In each cycle, the robots pack a layer of two cartons simultaneously, with two pick and place iterations completing two cartons at a time. Each of the original IRB 340 models is still in operation at the Louisville plant, more than twenty years later.

Optimizing designs with ABB RobotStudio

White Castle also later installed additional robotic cells on two other areas of the parallel lines – one to pack the retail cartons into 12-count shipper cases, and one to palletize the shipper cases onto 96-case pallets. These original robots served their purpose for many years, but eventually approached obsolescence.

White Castle called in CIM SYSTEMS INC., an authorized ABB robotic systems integrator, to find replacement solutions for the carton packing and palletizing area.

“The ABB delta robots are the best investment we ever made, Their speed and accuracy keep the lines moving and they are highly reliable. We have taken great care to maintain them, and we will continue to do so. I think they will last a good while longer.”

Plant Manager Tony McGraw.

The new palletizing system presented some design challenges. The first was a tight palletizing area which needed to fit two full lines. The solution was to position the end of the conveyor from each line perpendicular to the front of the robot, one just beyond the other, with a pallet station along the right side of the robot.

White Castle also wanted the robot to pick empty 45-pound pallets off a stack and place them in the build station once a previous pallet had been built and moved to the stretch wrap station. This required a more complex end effector design and intricate robot motion.

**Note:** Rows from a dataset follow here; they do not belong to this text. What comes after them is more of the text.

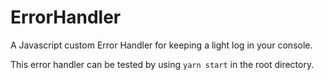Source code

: # ErrorHandler
A Javascript custom Error Handler for keeping a light log in your console.

This error handler can be tested by using `yarn start` in the root directory.
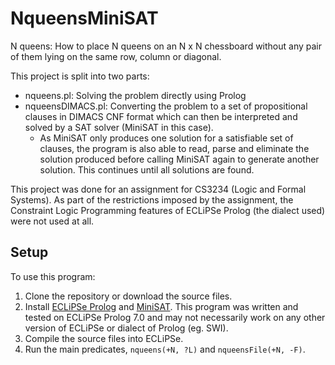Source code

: # NqueensMiniSAT
N queens: How to place N queens on an N x N chessboard without any pair of them lying on the same row, column or diagonal.

This project is split into two parts:

* nqueens.pl: Solving the problem directly using Prolog
* nqueensDIMACS.pl: Converting the problem to a set of propositional clauses in DIMACS CNF format which can then be interpreted and solved by a SAT solver (MiniSAT in this case).
  * As MiniSAT only produces one solution for a satisfiable set of clauses, the program is also able to read, parse and eliminate the solution produced before calling MiniSAT again to generate another solution. This continues until all solutions are found.

This project was done for an assignment for CS3234 (Logic and Formal Systems). As part of the restrictions imposed by the assignment, the Constraint Logic Programming features of ECLiPSe Prolog (the dialect used) were not used at all.

## Setup

To use this program:

1. Clone the repository or download the source files.
2. Install [ECLiPSe Prolog](http://eclipseclp.org/) and [MiniSAT](http://minisat.se/). This program was written and tested on ECLiPSe Prolog 7.0 and may not necessarily work on any other version of ECLiPSe or dialect of Prolog (eg. SWI).
3. Compile the source files into ECLiPSe.
4. Run the main predicates, `nqueens(+N, ?L)` and `nqueensFile(+N, -F)`.
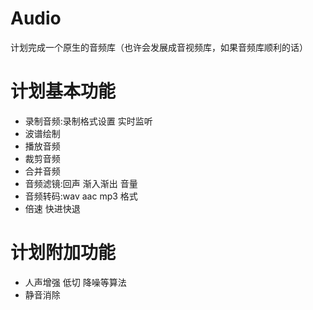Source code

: # Audio
计划完成一个原生的音频库（也许会发展成音视频库，如果音频库顺利的话）
# 计划基本功能
- 录制音频:录制格式设置 实时监听
- 波谱绘制
- 播放音频
- 裁剪音频
- 合并音频
- 音频滤镜:回声 渐入渐出 音量
- 音频转码:wav aac mp3 格式
- 倍速 快进快退

# 计划附加功能
- 人声增强 低切 降噪等算法
- 静音消除

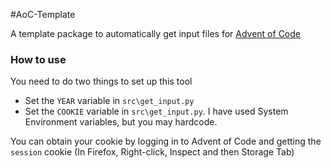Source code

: #AoC-Template

A template package to automatically get input files for [Advent of Code](https://adventofcode.com/)

### How to use
You need to do two things to set up this tool
* Set the `YEAR` variable in `src\get_input.py`
* Set the `COOKIE` variable in `src\get_input.py`. I have used System Environment variables, but you may hardcode. 

You can obtain your cookie by logging in to Advent of Code and getting the `session` cookie (In Firefox, Right-click, Inspect and then Storage Tab)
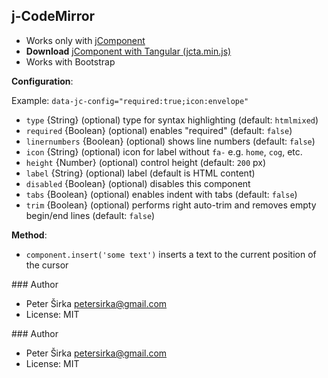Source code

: ## j-CodeMirror

- Works only with [jComponent](http://jcomponent.org)
- __Download__ [jComponent with Tangular (jcta.min.js)](https://github.com/petersirka/jComponent)
- Works with Bootstrap

__Configuration__:

Example: `data-jc-config="required:true;icon:envelope"`

- `type` {String} (optional) type for syntax highlighting (default: `htmlmixed`)
- `required` {Boolean} (optional) enables "required" (default: `false`)
- `linernumbers` {Boolean} (optional) shows line numbers (default: `false`)
- `icon` {String} (optional) icon for label without `fa-` e.g. `home`, `cog`, etc.
- `height` {Number} (optional) control height (default: `200` px)
- `label` {String} (optional) label (default is HTML content)
- `disabled` {Boolean} (optional) disables this component
- `tabs` {Boolean} (optional) enables indent with tabs (default: `false`)
- `trim` {Boolean} (optional) performs right auto-trim and removes empty begin/end lines (default: `false`)

__Method__:

- `component.insert('some text')` inserts a text to the current position of the cursor

### Author

- Peter Širka <petersirka@gmail.com>
- License: MIT

### Author

- Peter Širka <petersirka@gmail.com>
- License: MIT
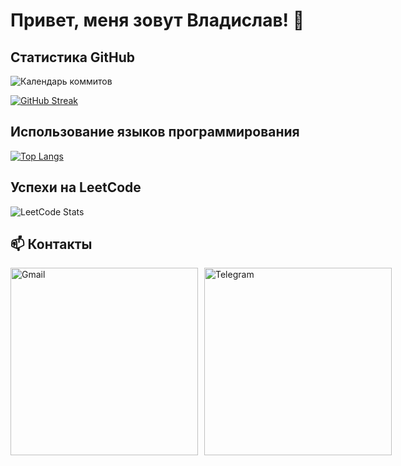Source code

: # Привет, меня зовут Владислав! 👋  
## Статистика GitHub  
![Календарь коммитов](https://github-readme-stats.vercel.app/api?username=Chinyonov-Vladislav&show_icons=true&theme=dark&hide_border=true&include_all_commits=false)  
  
[![GitHub Streak](https://streak-stats.demolab.com/?user=Chinyonov-Vladislav&theme=dark)](https://git.io/streak-stats)  
## Использование языков программирования    
[![Top Langs](https://github-readme-stats.vercel.app/api/top-langs/?username=Chinyonov-Vladislav&layout=compact)](https://github.com/anuraghazra/github-readme-stats)  
## Успехи на LeetCode  
![LeetCode Stats](https://leetcard.jacoblin.cool/vlad2000100600?theme=dark&font=Shippori%20Antique%20B1&ext=activity)
## 📫 Контакты  
<div style="display: flex; flex-direction: row; gap: 10px;"> 
	<a href="mailto:vlad2000100600@gmail.com" target="_blank">
  		<img src="https://img.shields.io/badge/Gmail-vlad2000100600@gmail.com-red?style=flat-square&logo=gmail" alt="Gmail" style="width: 300px; height: auto;">
	</a>
	<a href="https://t.me/chinyonov_vlad" target="_blank">
  		<img src="https://img.shields.io/badge/Telegram-@chinyonov_vlad-blue?style=flat-square&logo=telegram" alt="Telegram" style="width: 300px; height: auto;">
	</a>
</div>
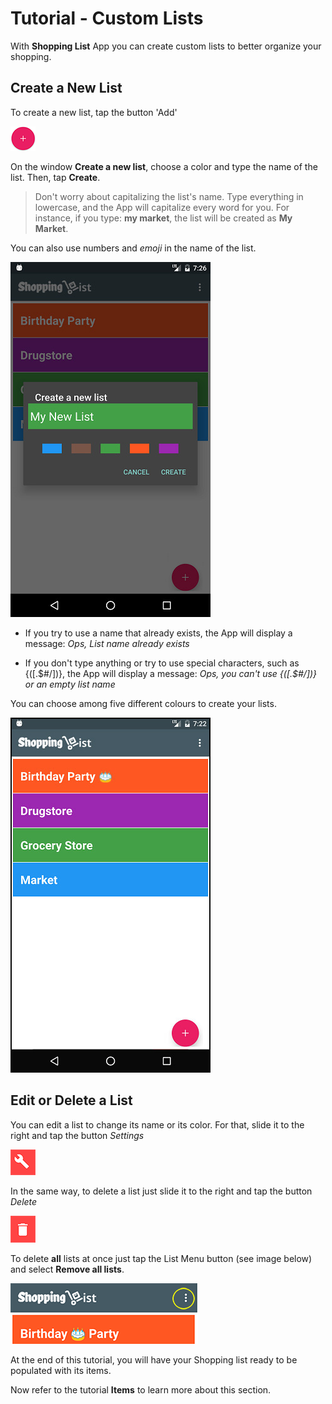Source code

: # Tutorial - Custom Lists

With **Shopping List** App you can create custom lists to better organize your shopping.

## Create a New List

To create a new list, tap the button 'Add'

![](/images/shop-list-button-new-list.png "Create new List")


On the window **Create a new list**, choose a color and type the name of the list. Then, tap **Create**.

> Don't worry about capitalizing the list's name. Type everything in lowercase, and the App will capitalize every word for you. For instance, if you type: **my market**, the list will be created as **My Market**.


You can also use numbers and *emoji* in the name of the list. 

![](/images/custom_list_create_02.jpg "Create new List")

* If you try to use a name that already exists, the App will display a message: *Ops, List name already exists*

* If you don't type anything or try to use special characters, such as {([.$#/\])}, the App will display a message: *Ops, you can't use {([.$#/\])} or an empty list name*


You can choose among five different colours to create your lists.

![](/images/custom_list_create_04.jpg)


## Edit or Delete a List


You can edit a list to change its name or its color. For that, slide it to the right and tap the button *Settings*

![](/images/shop-list-button-edit-list.png "Edit a List")

In the same way, to delete a list just slide it to the right and tap the button *Delete*

![](/images/shop-list-button-delete-list.png "Delete a List")

To delete **all** lists at once just tap the List Menu button (see image below) and select **Remove all lists**.

![](/images/shop-list-lists-menu.png "List Menu button")


At the end of this tutorial, you will have your Shopping list ready to be populated with its items.

Now refer to the tutorial **Items** to learn more about this section.
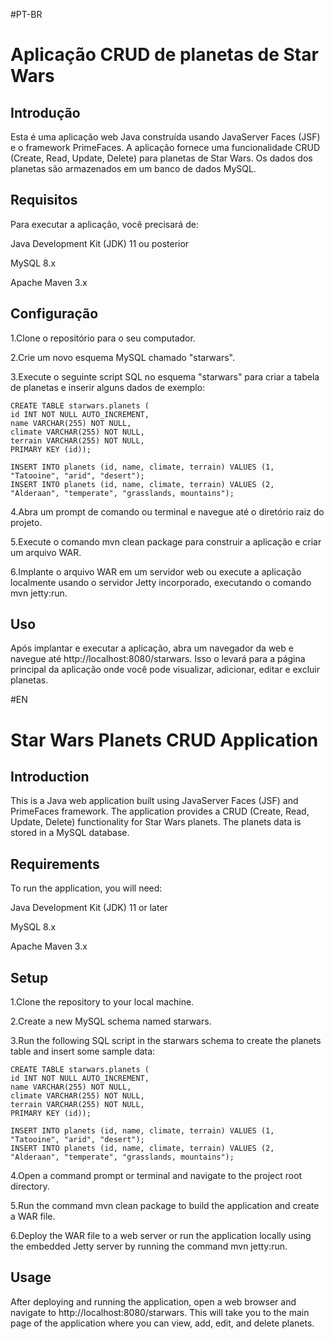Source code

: #PT-BR
# **Aplicação CRUD de planetas de Star Wars**
## Introdução
Esta é uma aplicação web Java construída usando JavaServer Faces (JSF) e o framework PrimeFaces. A aplicação fornece uma funcionalidade CRUD (Create, Read, Update, Delete) para planetas de Star Wars. Os dados dos planetas são armazenados em um banco de dados MySQL.

## Requisitos
Para executar a aplicação, você precisará de:

Java Development Kit (JDK) 11 ou posterior

MySQL 8.x

Apache Maven 3.x

## Configuração

1.Clone o repositório para o seu computador.

2.Crie um novo esquema MySQL chamado "starwars".

3.Execute o seguinte script SQL no esquema "starwars" para criar a tabela de planetas e inserir alguns dados de exemplo:

	CREATE TABLE starwars.planets (
	id INT NOT NULL AUTO_INCREMENT,
	name VARCHAR(255) NOT NULL,
	climate VARCHAR(255) NOT NULL,
	terrain VARCHAR(255) NOT NULL,
	PRIMARY KEY (id));

	INSERT INTO planets (id, name, climate, terrain) VALUES (1, "Tatooine", "arid", "desert");
  	INSERT INTO planets (id, name, climate, terrain) VALUES (2, "Alderaan", "temperate", "grasslands, mountains");

4.Abra um prompt de comando ou terminal e navegue até o diretório raiz do projeto.

5.Execute o comando mvn clean package para construir a aplicação e criar um arquivo WAR.

6.Implante o arquivo WAR em um servidor web ou execute a aplicação localmente usando o servidor Jetty incorporado, executando o comando mvn jetty:run.

## Uso
Após implantar e executar a aplicação, abra um navegador da web e navegue até http://localhost:8080/starwars. Isso o levará para a página principal da aplicação onde você pode visualizar, adicionar, editar e excluir planetas.

#EN
# **Star Wars Planets CRUD Application**
## Introduction
This is a Java web application built using JavaServer Faces (JSF) and PrimeFaces framework. The application provides a CRUD (Create, Read, Update, Delete) functionality for Star Wars planets. The planets data is stored in a MySQL database.

## Requirements
To run the application, you will need:

Java Development Kit (JDK) 11 or later

MySQL 8.x

Apache Maven 3.x

## Setup

1.Clone the repository to your local machine.

2.Create a new MySQL schema named starwars.

3.Run the following SQL script in the starwars schema to create the planets table and insert some sample data:

	CREATE TABLE starwars.planets (
	id INT NOT NULL AUTO_INCREMENT,
	name VARCHAR(255) NOT NULL,
	climate VARCHAR(255) NOT NULL,
	terrain VARCHAR(255) NOT NULL,
	PRIMARY KEY (id));

  	INSERT INTO planets (id, name, climate, terrain) VALUES (1, "Tatooine", "arid", "desert");
  	INSERT INTO planets (id, name, climate, terrain) VALUES (2, "Alderaan", "temperate", "grasslands, mountains");

4.Open a command prompt or terminal and navigate to the project root directory.

5.Run the command mvn clean package to build the application and create a WAR file.

6.Deploy the WAR file to a web server or run the application locally using the embedded Jetty server by running the command mvn jetty:run.

## Usage
After deploying and running the application, open a web browser and navigate to http://localhost:8080/starwars. This will take you to the main page of the application where you can view, add, edit, and delete planets.
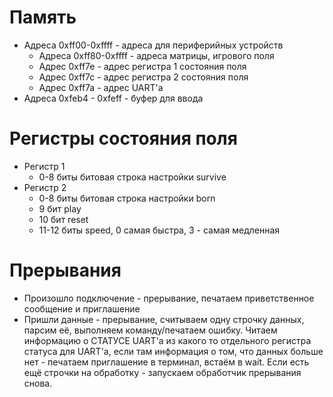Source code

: # Память

- Адреса 0xff00-0xffff - адреса для периферийных устройств
	- Адреса 0xff80-0xffff - адреса матрицы, игрового поля
	- Адрес 0xff7e - адрес регистра 1 состояния поля
	- Адрес 0xff7c - адрес регистра 2 состояния поля
	- Адрес 0xff7a - адрес UART'a 
- Адреса 0xfeb4 - 0xfeff - буфер для ввода
# Регистры состояния поля

- Регистр 1
	- 0-8 биты битовая строка настройки survive
- Регистр 2
	- 0-8 биты битовая строка настройки born
	- 9 бит play
	- 10 бит reset
	- 11-12 биты speed, 0 самая быстра, 3 - самая медленная

# Прерывания

- Произошло подключение - прерывание, печатаем приветственное сообщение и приглашение
- Пришли данные - прерывание, считываем одну строчку данных, парсим её, выполняем команду/печатаем ошибку. Читаем информацию о СТАТУСЕ UART'a из какого то отдельного регистра статуса для UART'a, если там информация о том, что данных больше нет - печатаем приглашение в терминал, встаём в wait. Если есть ещё строчки на обработку - запускаем обработчик прерывания снова.

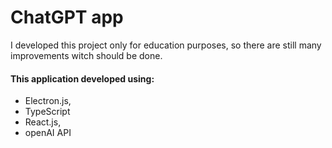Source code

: # ChatGPT app

I developed this project only for education purposes, so there are still many improvements witch should be done.

#### This application developed using:
- Electron.js,
- TypeScript
- React.js,
- openAI API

To develop the solution design, CIM used RobotStudio®, ABB’s offline programming software, to simulate the palletizing cell, including the specialized end effector, and determine the optimal robot position and motion. Using the software also helped to identify any bottlenecks as well as calculate accurate space requirements and cycle time.

CIM needed to coordinate the robot motion and pallet pattern, making sure the load would clear the first pallet, no matter its height, to safely reach the second pallet.

The end effector was bigger than most because of the need to pick up both cases and pallets. It features vacuum cups that pick three eight-pound cases at a time for the palletizing operation, along with four pneumatically operated hooks positioned on each corner to securely handle each empty pallet. This combination enables the robot to execute both functions without requiring a tool change.

RobotStudio helped CIM design and prove the performance of the system while accommodating all the variables. The palletizing robot used in this system is an ABB, 4-axis IRB 660 with a 3.15 meter reach and a 180 kilogram payload. This configuration provides enough length and strength to reach and clear all points in the palletizing cell from a stationary position, both horizontally and vertically.

New robots for case packing station

White Castle’s latest automation installation features two-ABB IRB 1200 robots that pack the retail cartons into twelve-count shipper cases – this station is sited after the packaging line and before the palletizing robots. Mounted on a common pedestal between the two packaging lines, the two lower-payload robots use vacuum end effectors to pick two retail cartons at a time and place them into the cases.

The new 5 kg case-packing ABB robots, one dedicated to each line, replace a single, larger robot that served both lines with dwindling efficiency as production volumes increased. Manual operators, who were previously required to assist the process, have been moved to more rewarding jobs in the facility.

CIM again used RobotStudio to identify the optimal positioning of the robots based on their footprint, reach and payload, and to validate the requisite system performance in relation to the existing components of the packaging line.